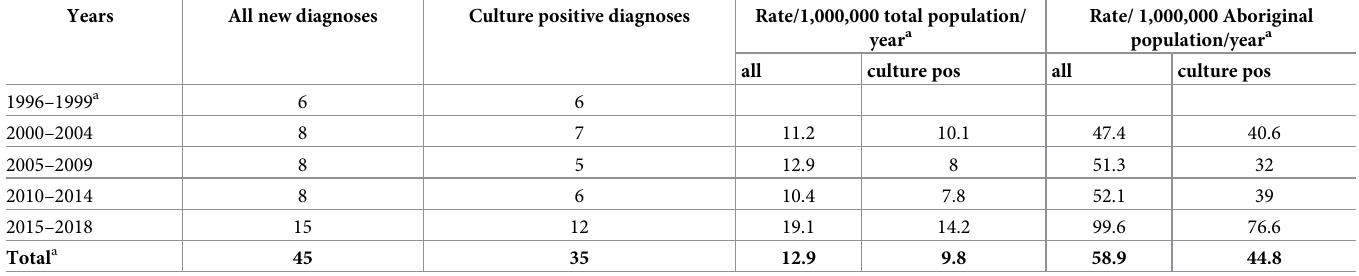
a Not all regions had estimates available for the first 4 years of the study. Where this was the case, data from the next available census was used for the purposes of calculating incidence of the entire study.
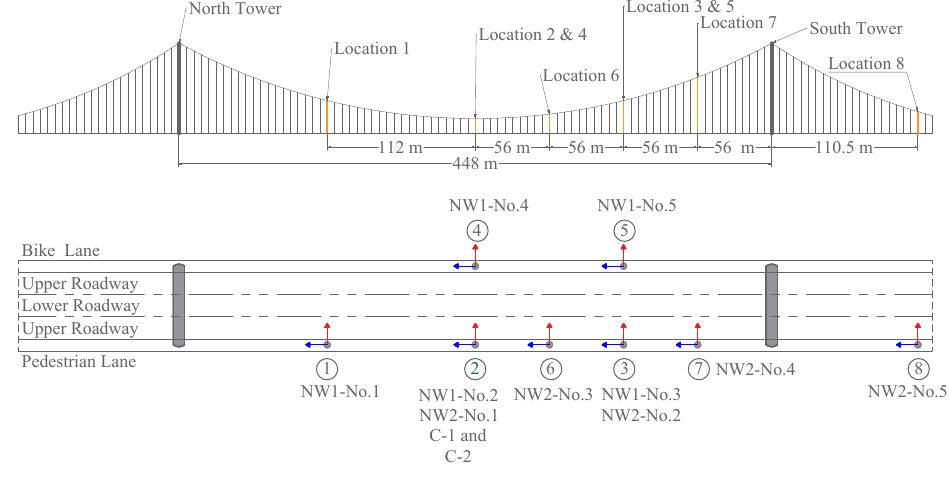
Figure 8. Sensors’ location along the bridge.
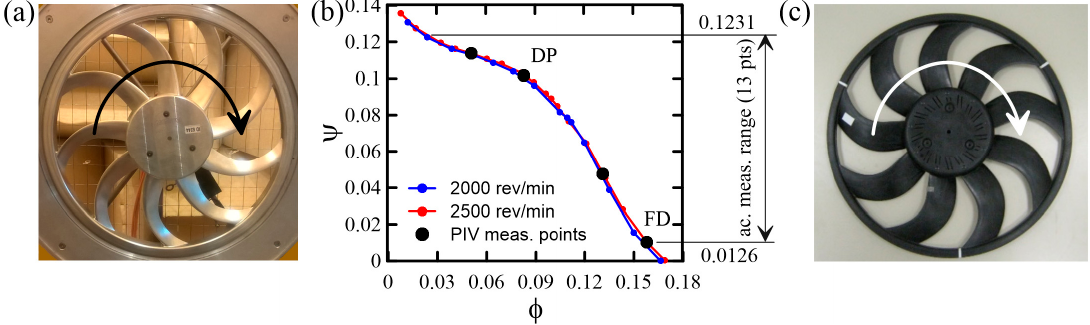
Figure 1. The low-speed fan. ( a ) Investigated rotor; ( b ) non-dimensionalized characteristic curves of the investigated rotor; ( c ) previously studied rotor.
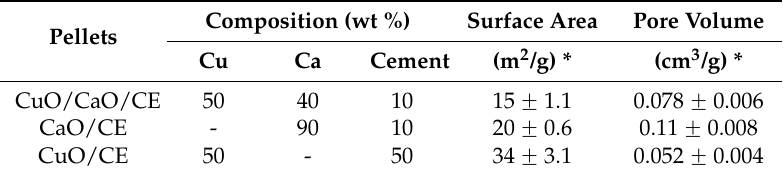
Table 1. Composition, surface area and pore volume of the three types of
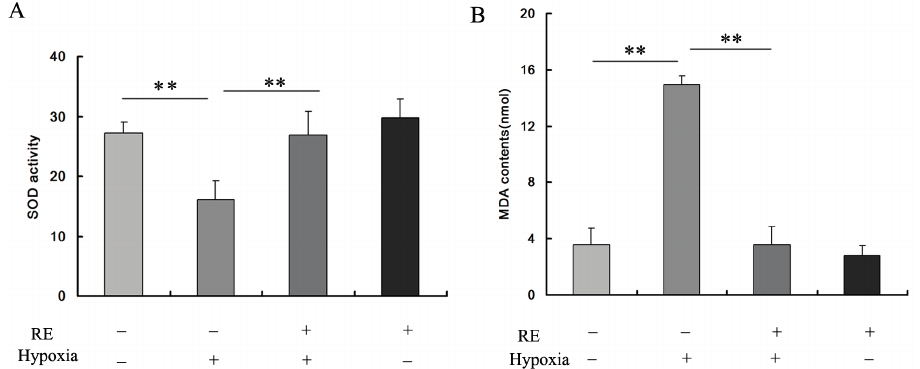
Figure 2. Assays for SOD and MDA in HTR-8/SVneo cells treated under hypoxia and resveratrol. ( A ) After culture in hypoxic conditions for 24 h, HTR-8/SVneo cells exhibited significant inhibition of SOD activity, and this inhibition was rescued by resveratrol supplementation. ( B ) MDA contents were increased after hypoxic culture and reversed by resveratrol. Values are mean ± SD; ** p < 0.01.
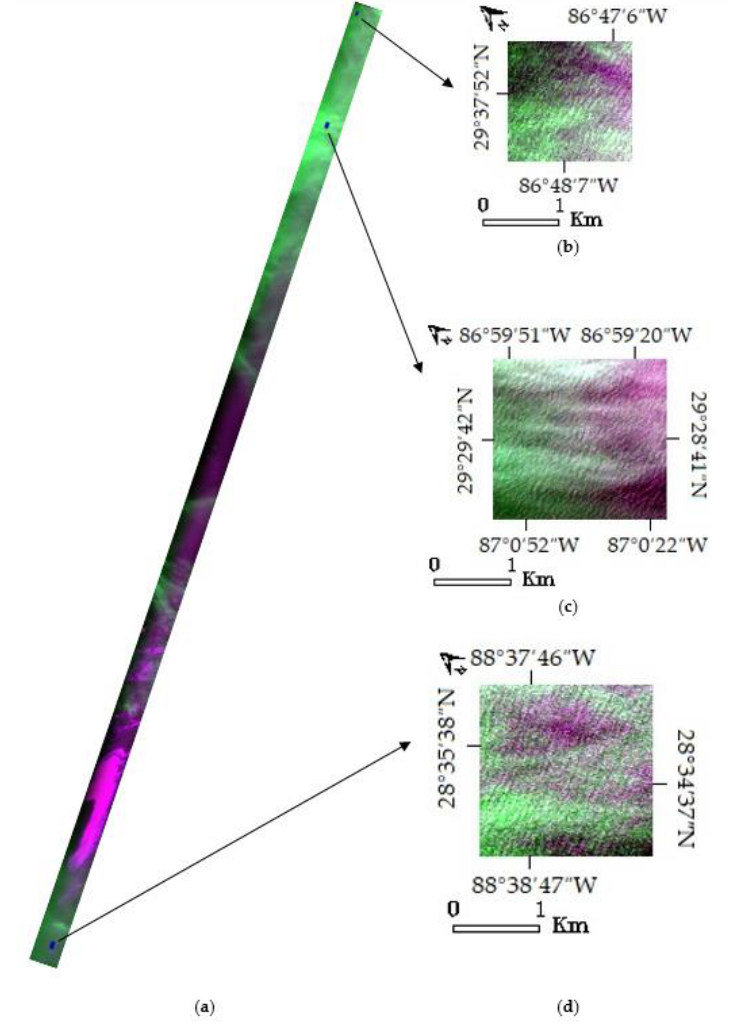
Figure 4. ( a ) False color RGB images (R: 1662 nm, G: 1363 nm, B: 1005 nm) of the oil spill in the Gulf of Mexico recorded by AVI RIS on 13 May 2010. ( b – d ) are the false color RGB images (R: 1662 nm, G: 1363 nm, B: 1005 nm) of the oil spill over the blue boxes in ( a ).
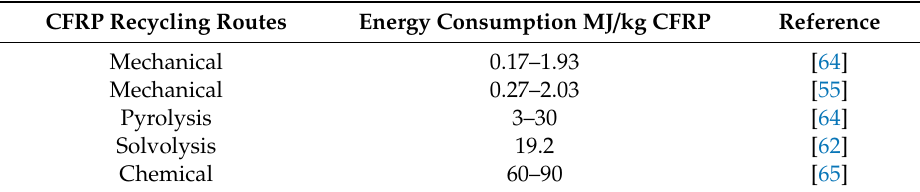
Table 1. Energy required (MJ) in order to recycle 1 kg carbon fibre reinforced polymer (CFRP) using di ff erent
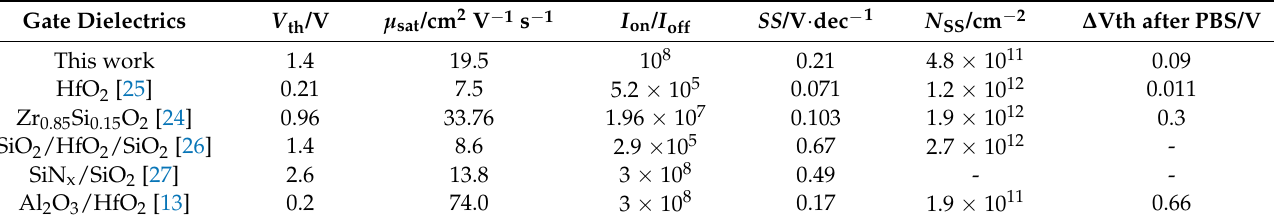
Table 4. The electrical parameters of a-IGZO TFTs with different insulating layers published in recent years. Gate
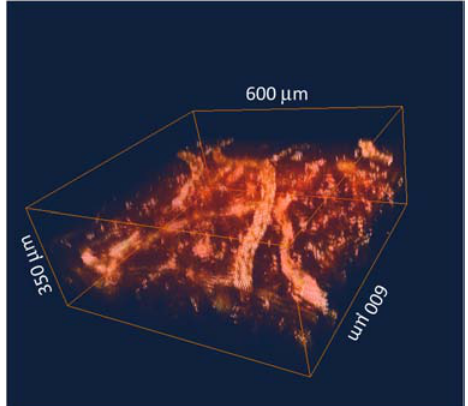
Fig. 4. 3D Reconstruction of the vasculature in the lamina propria of an excised section of mouse colon to a 350 (cid:1) m imaging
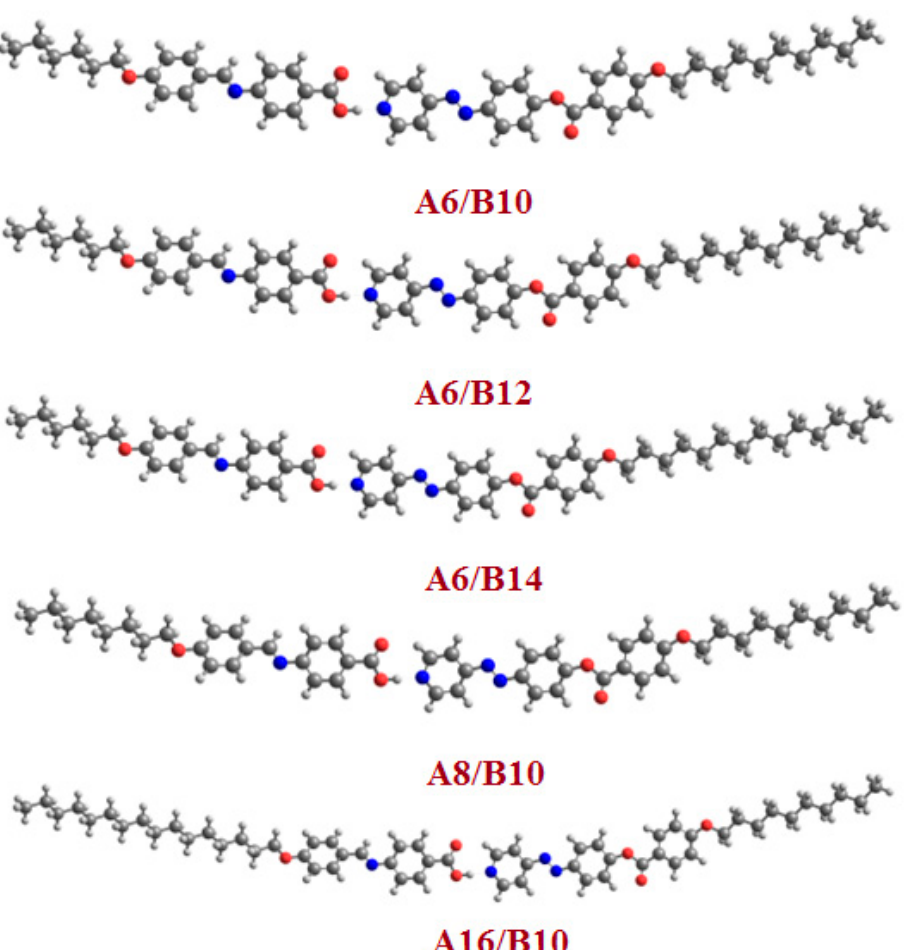
Figure 5. Calculated molecular geometrical structure of SMHBCs An / Bm.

_WORK ITEM_
Scan the entries for the word "years". Report each line that has it.

_YOUR SOLUTION_
a Not all regions had estimates available for the first 4 years of the study. Where this was the case, data from the next available census was used for the purposes of calculating incidence of the entire study.
Table 4. The electrical parameters of a-IGZO TFTs with different insulating layers published in recent years. Gate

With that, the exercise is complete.